The difficulty with this argument is that violation of the Levirate law was not a capital offense. If a man didn’t fulfill his obligations to his deceased brother’s wife, she was to take the matter to the elders, who would counsel him and try to persuade him to change his mind. If he persisted, the widow was to “go up to him and strip his sandal from his foot and spit in his face, saying publicly, ‘This is how one should be treated who will not build up his brother’s family!'” (Deut. 25:9).
While such a punishment might be embarrassing, it falls short of the death sentence Onan received for his act. This suggests he sinned not only by violating the Levirate law, but also by the way in which he did so.

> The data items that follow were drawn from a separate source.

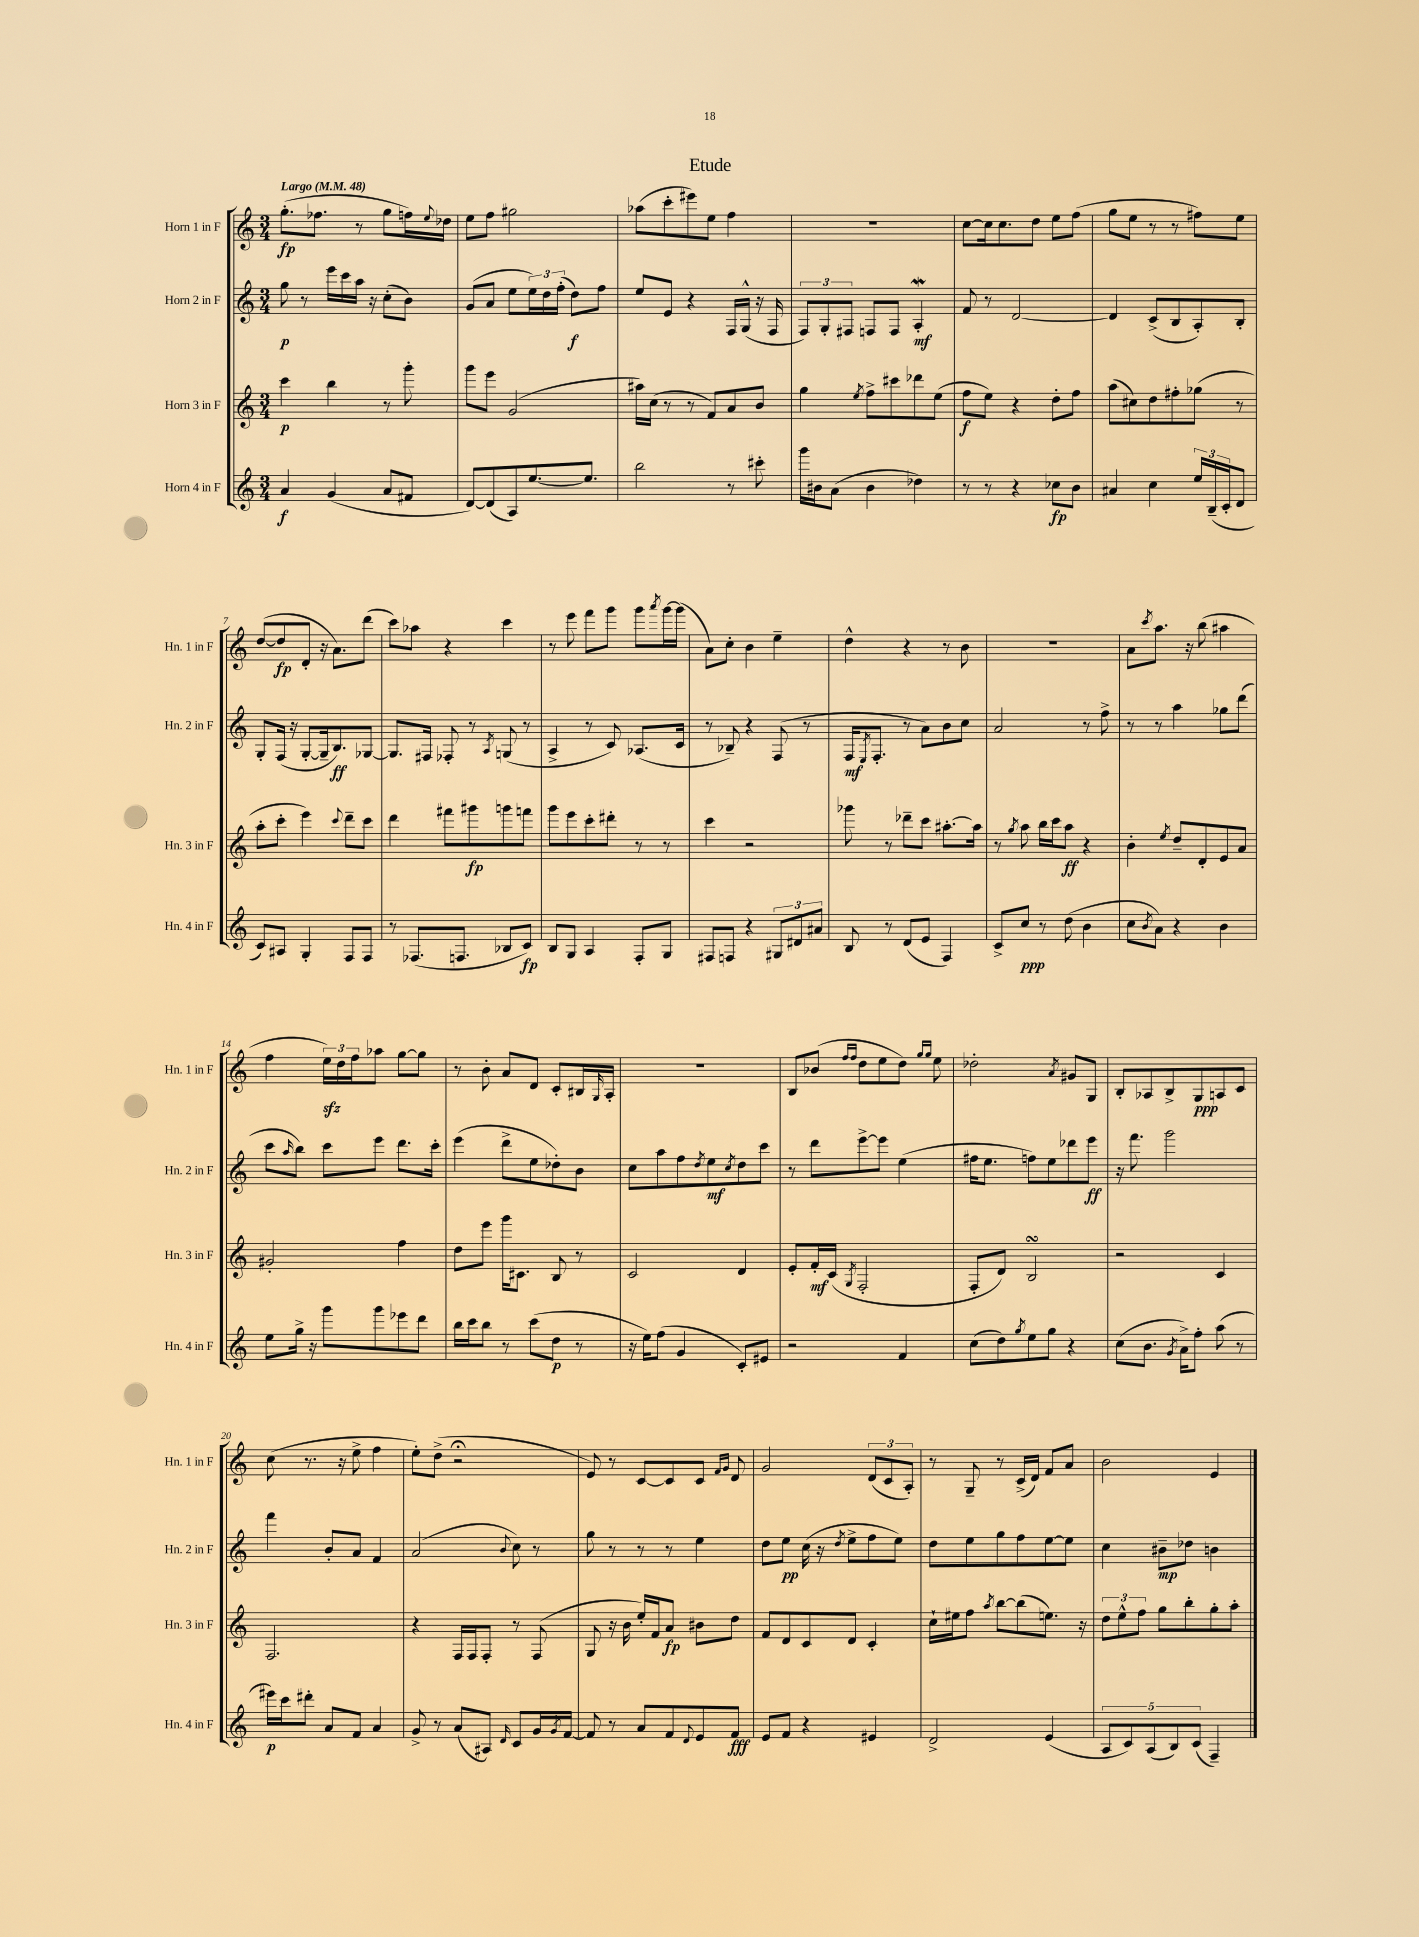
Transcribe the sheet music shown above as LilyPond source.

\header { title = "Etude" }
<<
\new StaffGroup <<
\new Staff = "s0" \with { instrumentName = "Horn 1 in F" shortInstrumentName = "Hn. 1 in F" } {
    \clef treble \key c \major \numericTimeSignature \time 3/4 \tempo "Largo" 4 = 48
    g''8.-.\fp( fes''8. r8 g''8 f''16) \appoggiatura { e''8 } des''16 |
    e''8 f''8 gis''2 |
    aes''8( c'''8-. eis'''8) e''8 f''4 |
    R2. |
    c''8~ c''16 c''8. d''8 e''8 f''8( |
    g''8 e''8 r8 r8 fis''8) e''8 |
    d''8~( d''8\fp d'8-. r16 a'8.) d'''8( |
    c'''8) aes''8 r4 c'''4 |
    r8 e'''8 f'''8 g'''8 g'''8 \acciaccatura { a'''8 } g'''16~ g'''16( |
    a'8) c''8-. b'4 e''4-- |
    d''4-^ r4 r8 b'8 |
    R2. |
    a'8 \acciaccatura { c'''8 } a''8. r16 b''8( ais''4 |
    f''4 \tuplet 3/2 { e''16\sfz) d''16 f''16 } aes''8 g''8~ g''8 |
    r8 b'8-. a'8 d'8 c'8-. bis16 \grace { g16 } a16-. |
    R2. |
    b8 bes'8( \grace { f''16 f''16 } d''8 e''8 d''8) \grace { g''16 g''16 } e''8 |
    des''2-. \acciaccatura { a'8 } gis'8 g8 |
    b8-. aes8 b8-> g8\ppp a8 c'8 |
    c''8( r8. r16 e''8-> f''4 |
    e''8-.) d''8->( r2\fermata |
    e'8) r8 c'8~ c'8 c'8 \grace { f'16 g'16 } d'8 |
    g'2 \tuplet 3/2 { d'8( c'8 a8-.) } |
    r8 g8-- r8 c'16->( d'16) f'8 a'8 |
    b'2 e'4 \bar "|." |
}
\new Staff = "s1" \with { instrumentName = "Horn 2 in F" shortInstrumentName = "Hn. 2 in F" } {
    \clef treble \key c \major \numericTimeSignature \time 3/4
    g''8\p r8 e'''16 c'''16 a''16 r16 c''8-.( b'8) |
    g'8( a'8 e''8 \tuplet 3/2 { e''16) d''16 f''16-.( } d''8\f) f''8 |
    e''8 e'8 r4 f16 g16-^( r16 f16 |
    \tuplet 3/2 { f8) g8-. fis8 } f8 f8 a4-.\mordent\mf |
    f'8 r8 d'2~ |
    d'4 c'8->( b8 a8-.) b8-. |
    g8-. f16( r16 g8~-. g16-- b8.\ff) ges8~ |
    ges8. fis16 fes8-. r8 \acciaccatura { a8 } g8( r8 |
    a4-> r8 c'8) aes8.( c'16 |
    r8 bes8--) r4 f8( r8 |
    f16\mf \acciaccatura { e8 } f8.-. r8 a'8) b'8 c''8 |
    a'2 r8 f''8-> |
    r8 r8 a''4 ges''8 d'''8( |
    c'''8 \grace { a''16 } b''8) c'''8 e'''8 d'''8. c'''16-. |
    e'''4( d'''8-> e''8 des''8-.) b'8 |
    c''8 a''8 f''8 \acciaccatura { d''8 } e''8\mf \acciaccatura { c''8 } d''8 c'''8 |
    r8 d'''8 e'''8~-> e'''8 e''4( |
    fis''16 e''8. f''8) e''8 des'''8 e'''8\ff |
    r16 f'''8. g'''2 |
    f'''4 b'8-. a'8 f'4 |
    a'2( \appoggiatura { b'8 } c''8) r8 |
    g''8 r8 r8 r8 e''4 |
    d''8 e''8\pp c''16( r16 \acciaccatura { d''8 } e''8-> f''8 e''8) |
    d''8 e''8 g''8 f''8 e''8~ e''8 |
    c''4 bis'8--\mp des''8 b'4 \bar "|." |
}
\new Staff = "s2" \with { instrumentName = "Horn 3 in F" shortInstrumentName = "Hn. 3 in F" } {
    \clef treble \key c \major \numericTimeSignature \time 3/4
    c'''4\p b''4 r8 g'''8-. |
    g'''8 e'''8 g'2( |
    ais''16) c''16( r8 r8 f'8) a'8 b'8 |
    g''4 \acciaccatura { e''8 } f''8-> cis'''8 des'''8 e''8( |
    f''8\f e''8) r4 d''8-. f''8 |
    a''8( cis''8) d''8 fis''8-. ges''8( r8 |
    a''8-. c'''8-. e'''4) \appoggiatura { c'''8 } d'''8-- c'''8 |
    d'''4 fis'''8 gis'''8\fp g'''8 f'''8 |
    g'''8 e'''8 c'''8-. dis'''8-. r8 r8 |
    c'''4 r2 |
    ges'''8 r8 des'''8-- c'''8 ais''8.~-. ais''16 |
    r8 \acciaccatura { g''8 } a''8 b''16 c'''16 a''8\ff r4 |
    b'4-. \acciaccatura { e''8 } d''8-- d'8-. e'8 a'8 |
    gis'2-. f''4 |
    d''8 e'''8 g'''16 cis'8. b8 r8 |
    c'2 d'4 |
    e'8-. f'16-.\mf c'16( \acciaccatura { g8 } f2-. |
    f8-. d'8) b2\turn |
    r2 c'4 |
    f2. |
    r4 f16 f16 f8-. r8 f8( |
    g8 r16 b'16 e''16-.) f'16 a'8\fp bis'8 d''8 |
    f'8 d'8 c'8 d'8 c'4-. |
    c''16-! eis''16 f''8 \acciaccatura { a''8 } b''8~ b''8( e''8.) r16 |
    \tuplet 3/2 { d''8 e''8-^ f''8 } g''8 b''8-. g''8-. a''8-. \bar "|." |
}
\new Staff = "s3" \with { instrumentName = "Horn 4 in F" shortInstrumentName = "Hn. 4 in F" } {
    \clef treble \key c \major \numericTimeSignature \time 3/4
    a'4\f g'4( a'8 fis'8 |
    d'8~) d'8( a8) e''8.~ e''8. |
    b''2 r8 cis'''8-. |
    g'''16 bis'16 a'8( bis'4 des''4) |
    r8 r8 r4 ces''8\fp b'8 |
    ais'4 c''4 \tuplet 3/2 { e''16 b16--( c'16-. } d'8 |
    c'8) ais8 g4-. f8 f8 |
    r8 fes8.( f8. bes8 c'8\fp) |
    b8 g8 a4 f8-. g8 |
    fis8 f8 r4 \tuplet 3/2 { gis8 dis'8 ais'8 } |
    b8 r8 d'8( e'8 f4) |
    c'8-> c''8\ppp r8 d''8( b'4 |
    c''8 \acciaccatura { b'8 } a'8) r4 b'4 |
    e''8 g''16-> r16 g'''8 g'''8 ees'''8 d'''8 |
    b''16 c'''16 b''8 r8 c'''8( d''8\p r8 |
    r16 e''16) f''8( g'4 c'8-.) eis'8 |
    r2 f'4 |
    c''8( d''8) \acciaccatura { g''8 } e''8 g''8 r4 |
    c''8( b'8. \acciaccatura { g'8 } a'16->) f''8-. a''8( r8 |
    eis'''16\p) c'''16 dis'''8-. a'8 f'8 a'4 |
    g'8-> r8 a'8( ais8) \grace { d'16 } c'8 g'16 \acciaccatura { g'8 } f'16~ |
    f'8 r8 a'8 f'8 \appoggiatura { d'8 } e'8 f'8\fff |
    e'8 f'8 r4 eis'4 |
    d'2-> e'4( |
    \tuplet 5/4 { a8 c'8) a8( b8) c'8( } f4--) \bar "|." |
}
>>
>>
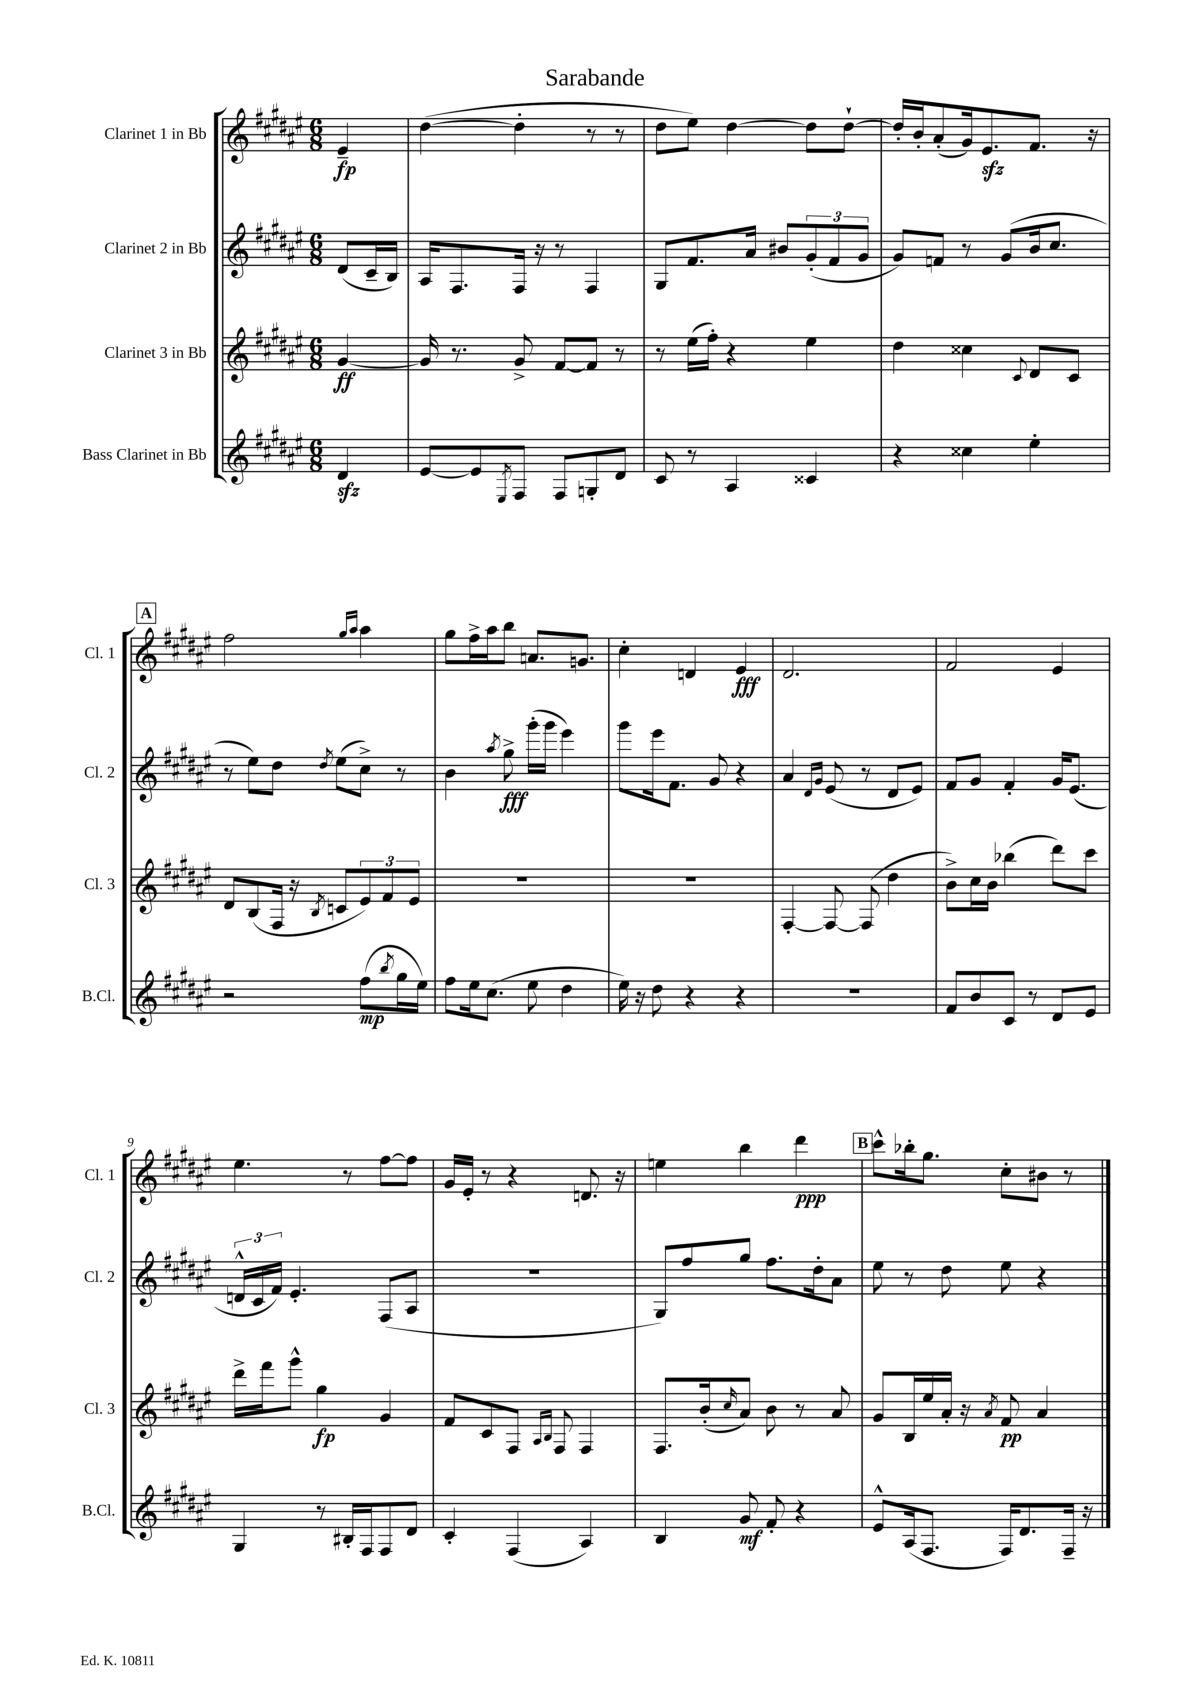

The kind of act he committed was so despicable that, in the Old Testament context, it was punishable by death.
John Kippley, in Covenant, Christ and Contraception (New York: Alba House, 1970, page 19), explains it this way:
“Onan went through the motions of the life-giving act but refused to accept the consequences. He withdrew in order that the act could carry no reproductive consequences . . . [H]e went through the motions of the Levirate covenant, but he denied the reality of that covenant.”
Catholic teaching regards marriage as a covenant which has as one of its constituent elements an openness to new life and the procreative good. Sexual intercourse involves a renewal of the marriage covenant. Contraceptive intercourse is a violation of that covenant because it acts directly against procreation, one of the basic goods of marriage.
By acting contraceptively, Onan robbed sexual intercourse of its life-giving meaning and acted against the good of his potential offspring’s life. Both his intent and his concrete actions were against life. As a result, Onan received the Old Testament penalty for his crime.